A static benchmark often asks for one final answer. An RL environment can measure the process: whether the agent asks the right question, uses the right evidence, avoids shortcuts, updates its plan when something fails, and reaches a result through a scientifically valid path.

How we build one with a university lab

We begin with the PI and university lab members. Together we choose a body of work that has real scientific substance: usually a published or near-published result with underlying data, enough surrounding context to explain how the work happened, and enough structure to turn parts of the research process into tasks.

Then we map the research record. We identify the datasets, notebooks, code, protocols, instrument outputs, annotations, intermediate tables, failed attempts, and private reasoning that make the result intelligible. We ask what a careful graduate student or postdoc would need to know to continue the work responsibly. That becomes the starting point for the environment.

Next we separate the materials into pieces an agent may see and pieces held back for scoring. The visible materials let the agent work on the problem. The held-out materials let us check whether the agent is actually reasoning well rather than memorizing the answer. When possible, we also create transfer tasks: related problems that test whether the agent can apply the same scientific logic in a new setting.
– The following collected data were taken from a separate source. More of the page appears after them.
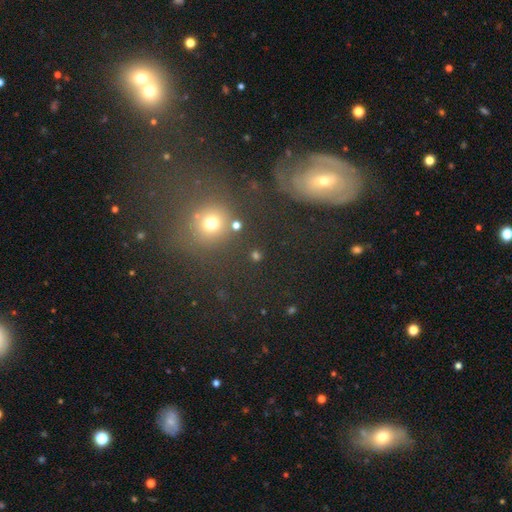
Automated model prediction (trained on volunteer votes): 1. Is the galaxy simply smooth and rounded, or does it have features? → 47% smooth, 30% star or artifact, 23% featured or disk.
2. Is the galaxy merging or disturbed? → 74% none, 11% minor disturbance, 8% merger, 7% major disturbance.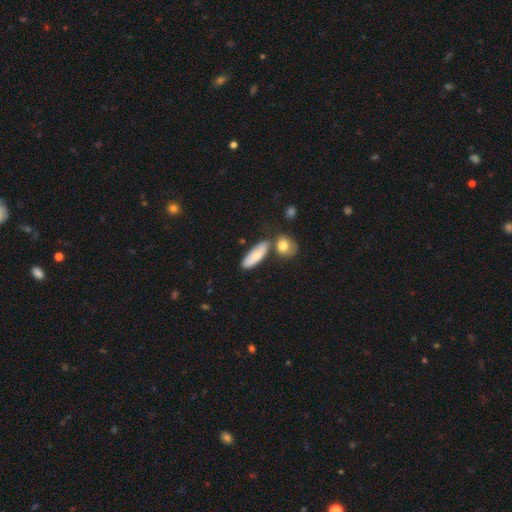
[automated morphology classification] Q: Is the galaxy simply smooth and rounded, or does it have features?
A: smooth — 75%.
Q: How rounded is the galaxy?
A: in between — 61%.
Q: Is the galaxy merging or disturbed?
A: none — 63%.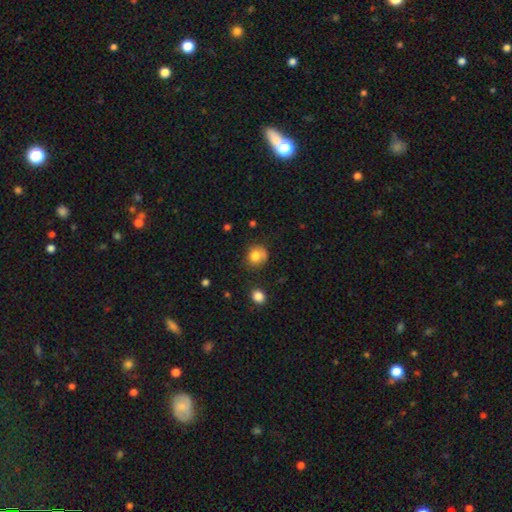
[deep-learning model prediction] This appears to be a smooth galaxy with no disk features (79%) that is round (77%). Merging: none (59%).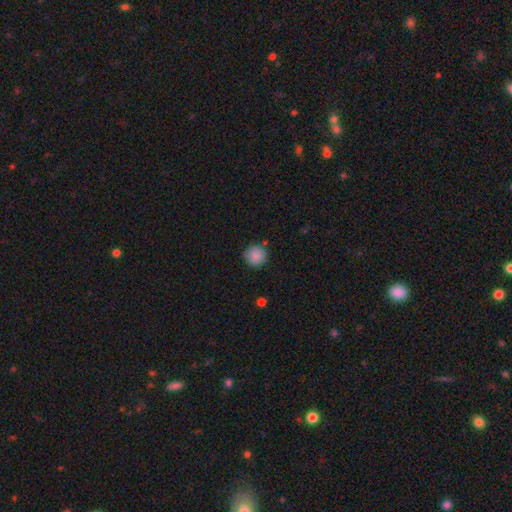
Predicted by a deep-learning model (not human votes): Overall: smooth (88%). How rounded: round (93%). Merging: none (82%).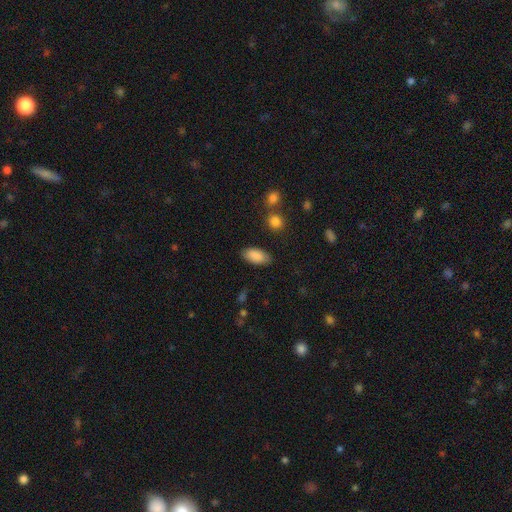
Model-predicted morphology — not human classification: This appears to be a smooth galaxy with no disk features (88%) that is in between round and cigar-shaped (93%). Merging: none (84%).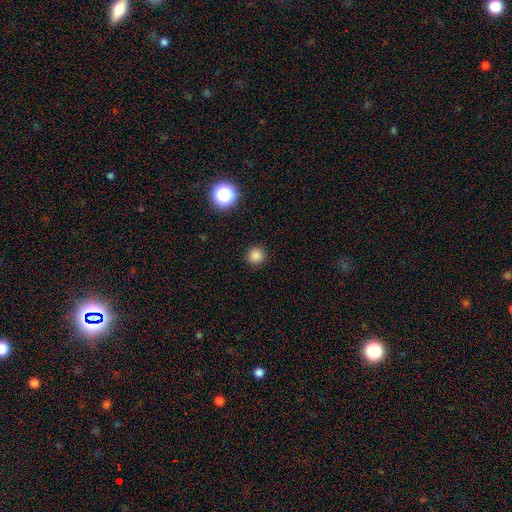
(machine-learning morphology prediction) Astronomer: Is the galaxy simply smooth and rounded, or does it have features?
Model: smooth — 83%.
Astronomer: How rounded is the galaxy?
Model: round — 95%.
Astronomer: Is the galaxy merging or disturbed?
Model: none — 92%.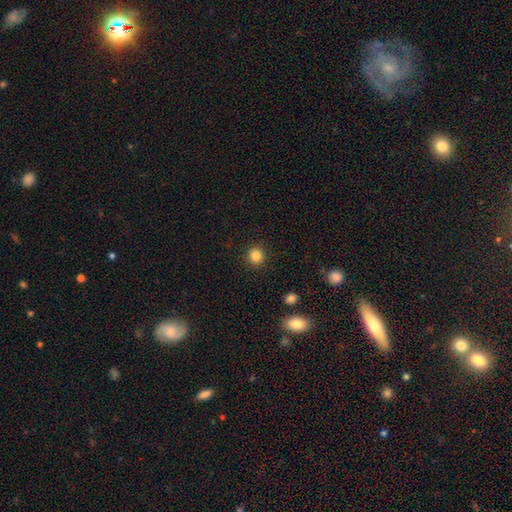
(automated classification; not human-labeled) smooth_or_featured: smooth (p=0.85) [alt: star or artifact p=0.11]
how_rounded: round (p=0.90) [alt: in between p=0.09]
merging: none (p=0.91) [alt: minor disturbance p=0.06]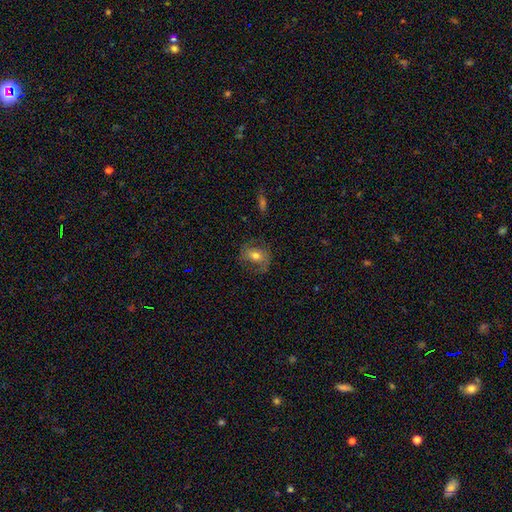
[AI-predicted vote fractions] Smooth or featured?
  - smooth: 50% *
  - featured or disk: 41%
  - star or artifact: 10%
Merging?
  - none: 65% *
  - minor disturbance: 21%
  - major disturbance: 13%
  - merger: 1%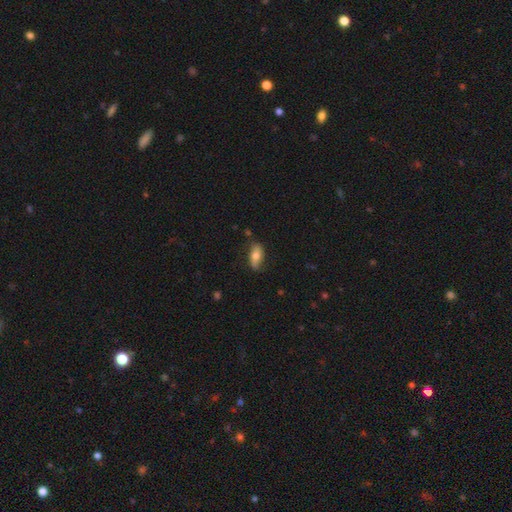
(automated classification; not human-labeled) smooth_or_featured: smooth (p=0.65) [alt: featured or disk p=0.28]
how_rounded: in between (p=0.83) [alt: cigar-shaped p=0.13]
merging: none (p=0.75) [alt: minor disturbance p=0.19]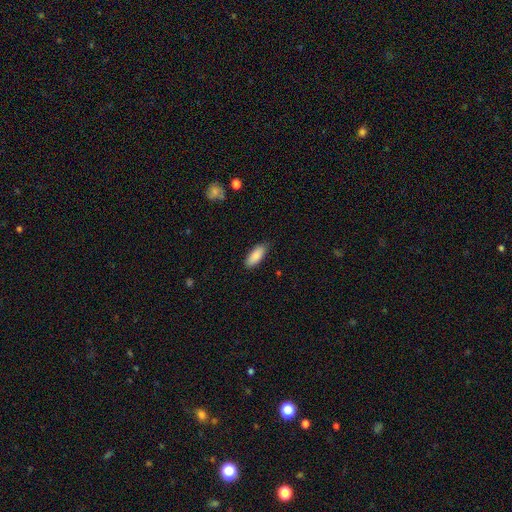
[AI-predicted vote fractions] Smooth or featured? Predicted: smooth (p=0.88). How rounded? Predicted: in between (p=0.81). Merging? Predicted: none (p=0.83).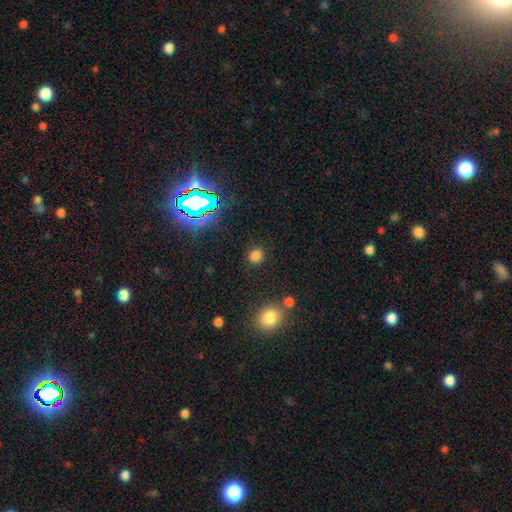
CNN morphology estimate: smooth_or_featured: smooth (p=0.77) [alt: star or artifact p=0.18]
how_rounded: round (p=0.75) [alt: in between p=0.24]
merging: none (p=0.86) [alt: minor disturbance p=0.08]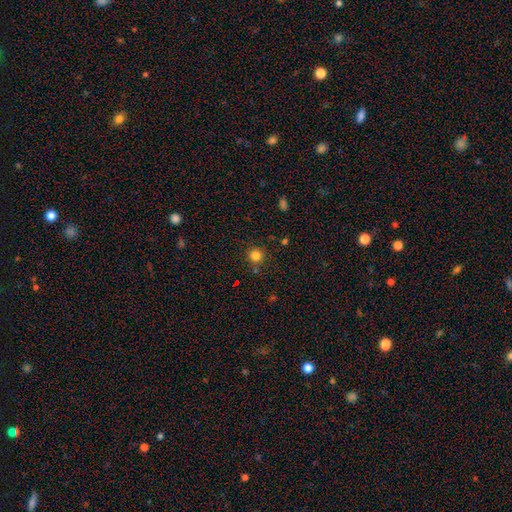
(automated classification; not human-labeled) Morphology: type=smooth (82%); roundness=round (94%); merging=none (85%).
We then define the feedback. Some feedback is numerical: did the analysis reproduce the known trend, match a validation set, find the correct condition, or improve a model of the data? Some feedback is procedural: did the agent use the right files, respect the protocol, cite the evidence, avoid leaking held-out information, and produce work that a university lab member could audit? The goal is to make the scientific method learnable to the agent.

What the university lab gets back

A well-built environment also gives the university lab a cleaner and more durable version of its own research record. We organize materials that are often scattered across drives, notebooks, instruments, analysis folders, and individual memories. We make the logic of the project easier to inspect, hand off, reproduce, and extend.

The university lab can use the structured package to onboard new students, revisit old experiments, compare future results against prior evidence, preserve negative results that would otherwise disappear, and identify which parts of a project are ready for follow-on work. In many cases, the process also exposes practical gaps: missing metadata, fragile scripts, unclear sample names, undocumented instrument settings, or analysis choices that should be recorded more explicitly.

We make the judgment of researchers easier to preserve and reuse. The scientific value comes from keeping the data attached to the context that gives it meaning.

How universities stay in control

Universities need a careful path for this kind of work. We usually start with a scoped, non-commercial pilot so the university lab and institution can decide what data is included, what stays out, who can access it, and what review is required before anything moves downstream. This lets the scientific and institutional questions be answered before commercial terms are finalized.

If a package proves valuable, New Atlantic helps turn it into a licensable research environment. We handle much of the operational work: packaging, documentation, buyer readiness, technical delivery, and coordination with university offices. The university and originating researchers remain connected to downstream value through a revenue share.

Our mission

Frontier AI labs need richer scientific environments if they want to build agents that can contribute to real research. University labs and institutions hold the knowledge needed to build those environments, but they should not have to solve the packaging, legal, and commercial complexity alone.

New Atlantic exists to make that bridge. We help turn high-context academic research into durable scientific infrastructure: useful to the originating university lab, useful to the university, and useful in future scientific discovery.